MANDEVILLE, Manchester — Eighty-seven-year-old Leopold George Porter, a former People's National Party (PNP) Mayor of Mandeville, Chairman of the Manchester Parish Council, and Councillor for the Spur Tree Division in North West Manchester was laid to rest on Saturday, September 22.
The reflections on his life at the Wesley Methodist Church in Mandeville, where he worshipped, were of a man who was not only committed to family but to his community and country.
Speaking on behalf of the executive of the PNP, Minister of Finance Peter Phillips said that Porter made an impression on the party because "he conveyed a serious sense of purpose".
He said that Porter moved from the rank of supporter to activist in 1980 when the PNP was in its greatest need of rebuilding.
Phillips said that while serving as General Secretary for the party he came to know Porter personally and his devotion in the varied aspects of his life was evident.
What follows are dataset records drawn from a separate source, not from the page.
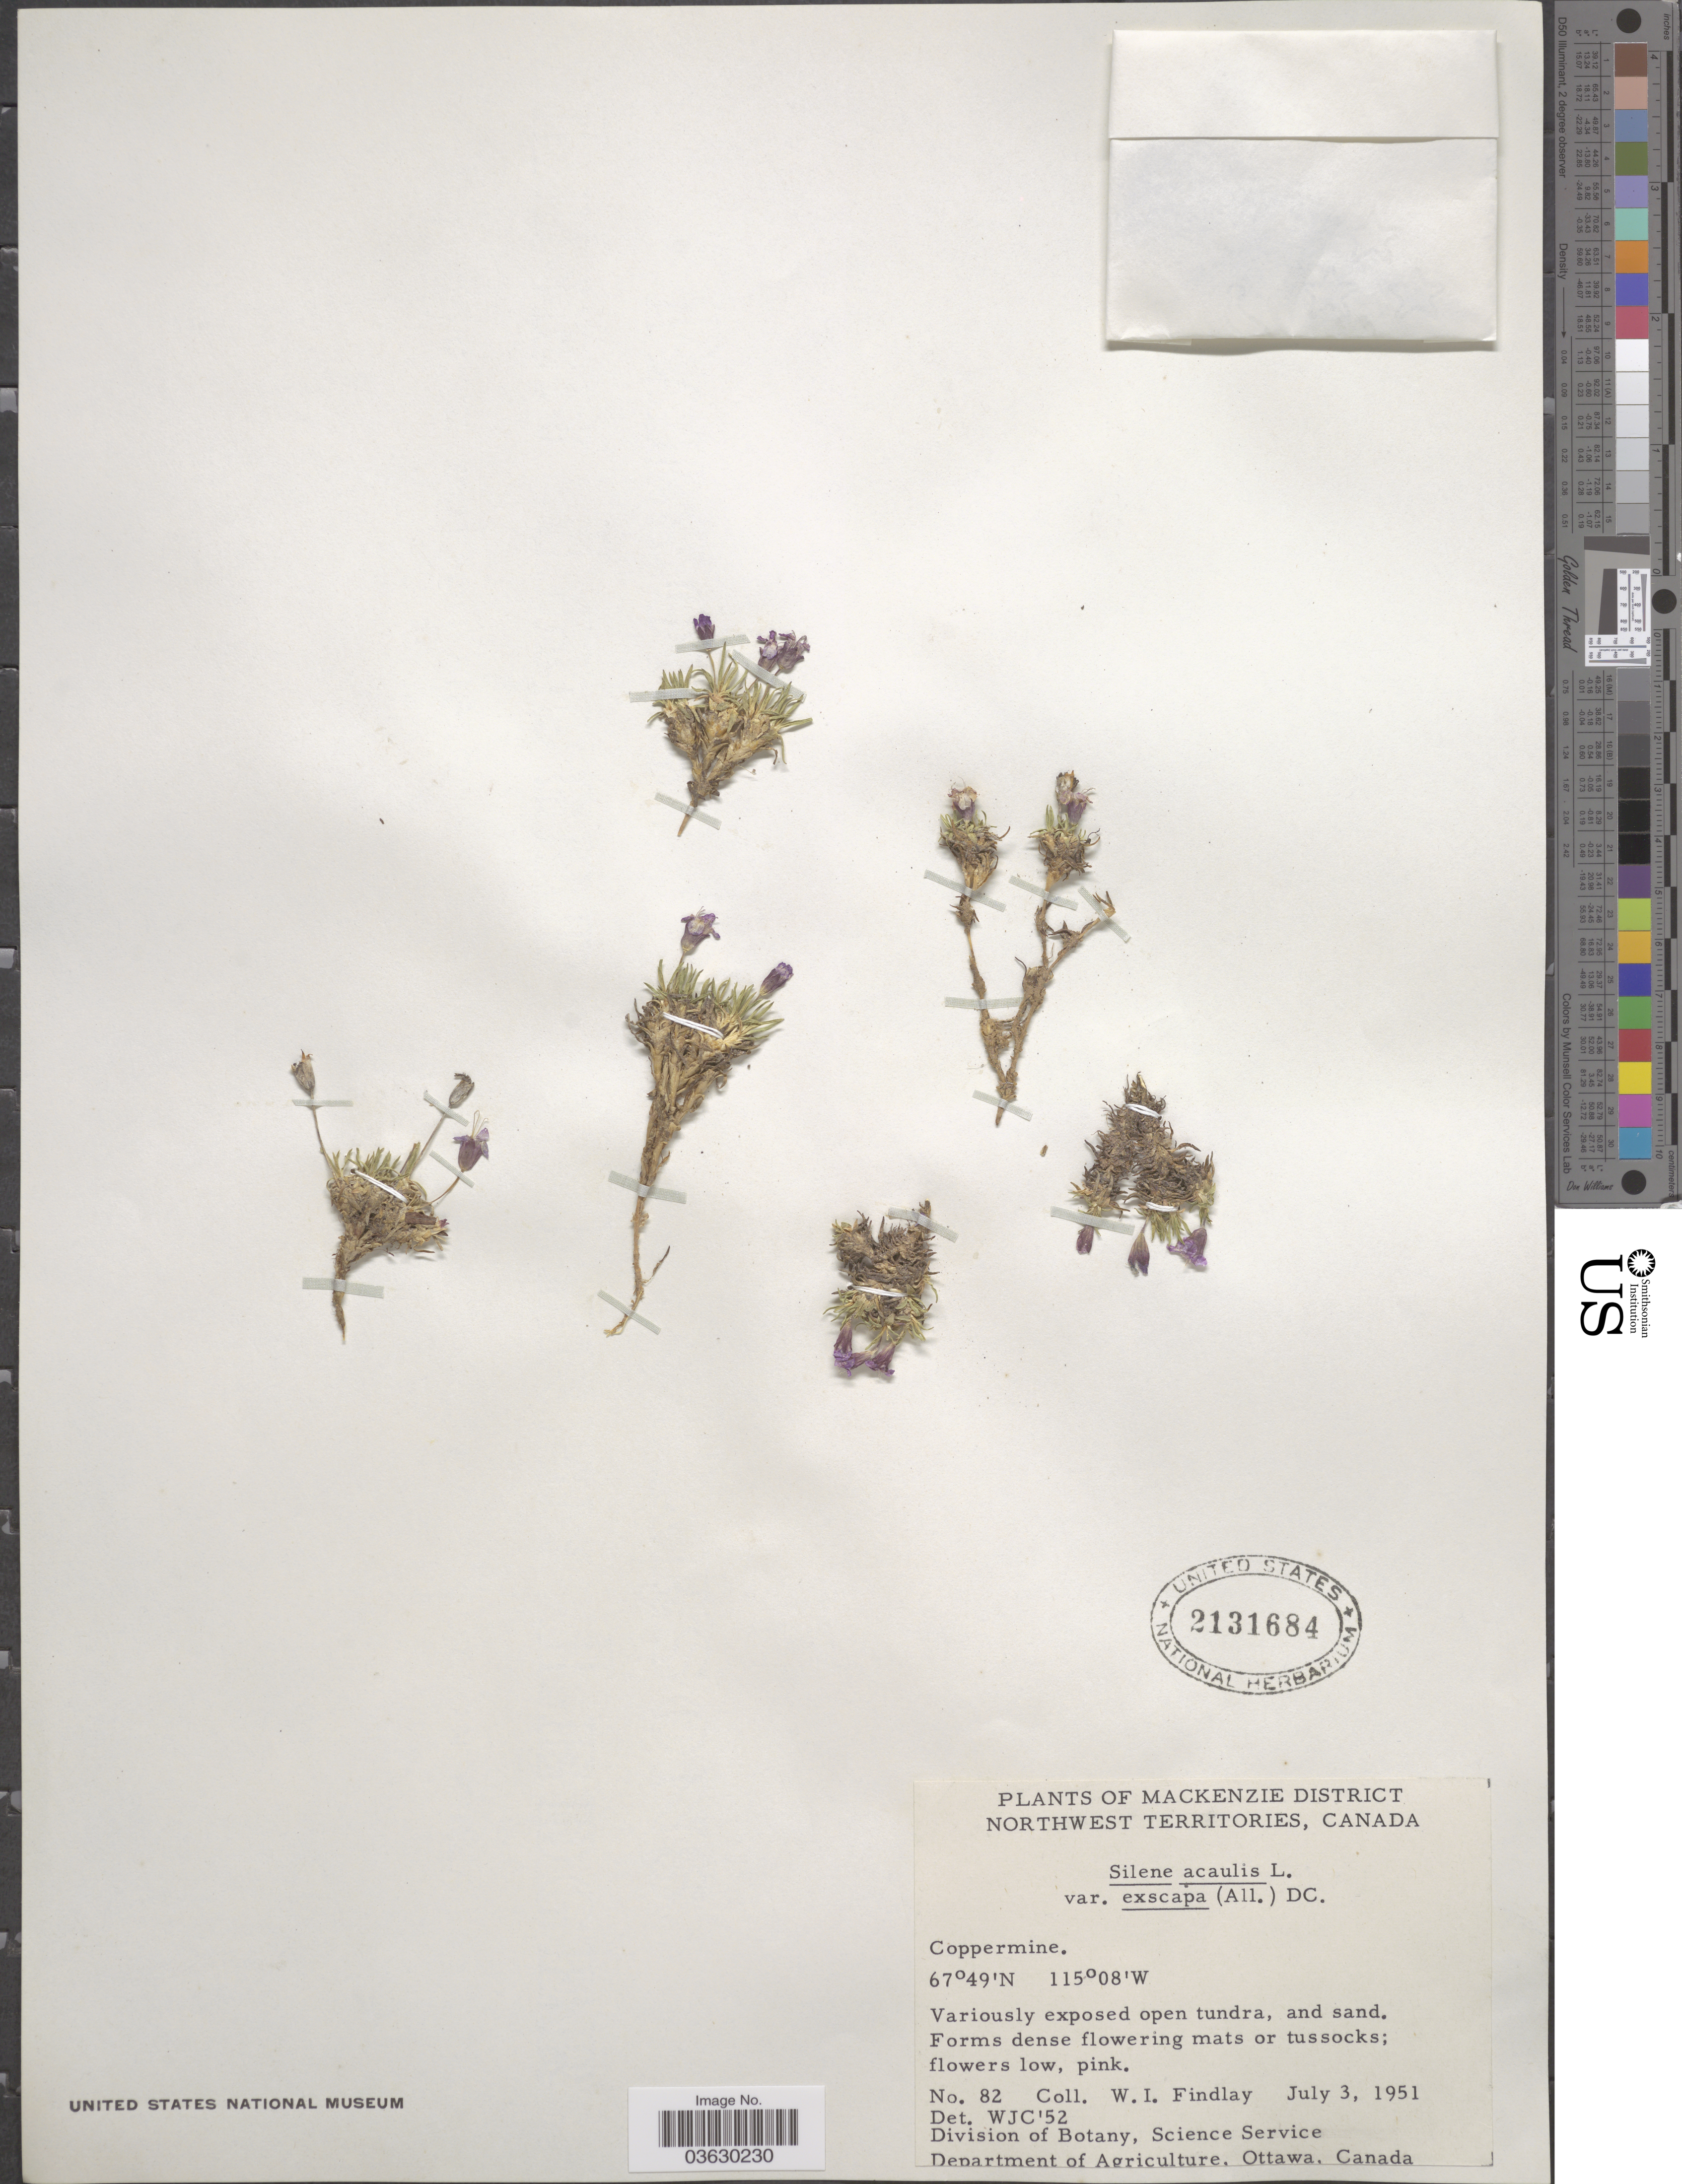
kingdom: Plantae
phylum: Tracheophyta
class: Magnoliopsida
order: Caryophyllales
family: Caryophyllaceae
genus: Silene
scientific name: Silene acaulis var. exscapa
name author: (All.) DC.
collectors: W. Findlay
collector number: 82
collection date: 1951-07-03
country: Canada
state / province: Northwest Territories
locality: Mackenzie District. Coppermine.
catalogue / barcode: US 2131684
"For me, he represented not only the best traditions of service in the PNP but was an example of what could be achieved if you are willing to devote hard work to the cause of upliftment, not only of yourself, but to all around you. He was a family man. He was a community man," Phillips told the congregation.
Mayor Brenda Ramsay said that during the time that Porter served at the council he was more than an elected councillor and mayor but a guidance counsellor.
She said that his approach with his colleagues was one of consultation. One of the highlights of his career as mayor, according to Ramsay, was getting the most streetlights into communities, earning him the moniker "Mr Street Light".
Porter's commitment to service and his impact was felt in organisations with which he was associated such as the Royal Air Force, Jamaica Defence Force, the now defunct Alcan Jamaica Company, Manchester Lay Magistrates Association, Masonic Ewing Lodge and the Lion's Club of Mandeville.
The reflections of Porter gave evidence of a man who was able to pursue his secular interests without neglecting the spiritual aspect of his life.
Dr Basil Robinson, a representative of the church's Men's Fellowship, said that Porter was a member of the Wesley Methodist Church for fifty-five years.
"He was always at Sunday worship and only sickness prevented his attendance. He was always ready to give a testimonial about what God has done for him (and) was a willing participant in all arranged (church) events," he said.
Robinson said that up to two months before his passing Porter would still make arrangements to be transported to attend the activities of the Men's Fellowship.
Porter was remembered in other tributes for going to garages, workshops and lock-ups in the Mandeville area to witness to persons when he was able, thus, fulfilling "a passion for evangelism."
The Finance Minister said that Porter, father of seven adult children, was "the best example of Jamaican manhood" because of the care which he displayed for them and his wife who predeceased him.
His son Christopher expressed regret that his father was not able to meet his unborn grandchild.
"I wanted you to keep fighting as I wanted you to meet your soon (to be) born grandson. You were the one I called for counsel, wisdom and encouragement. You were the perfect daddy, my best friend, my hero," he said.
A decorated ex-serviceman, Leopold Porter's casket was draped in the colours of the Jamaican Flag and army rituals followed at his interment. Members of the Jamaica Legion sounded the last post at his graveside and he was committed to his final resting place at Oaklawn Memorial Gardens on the outskirts of Mandeville.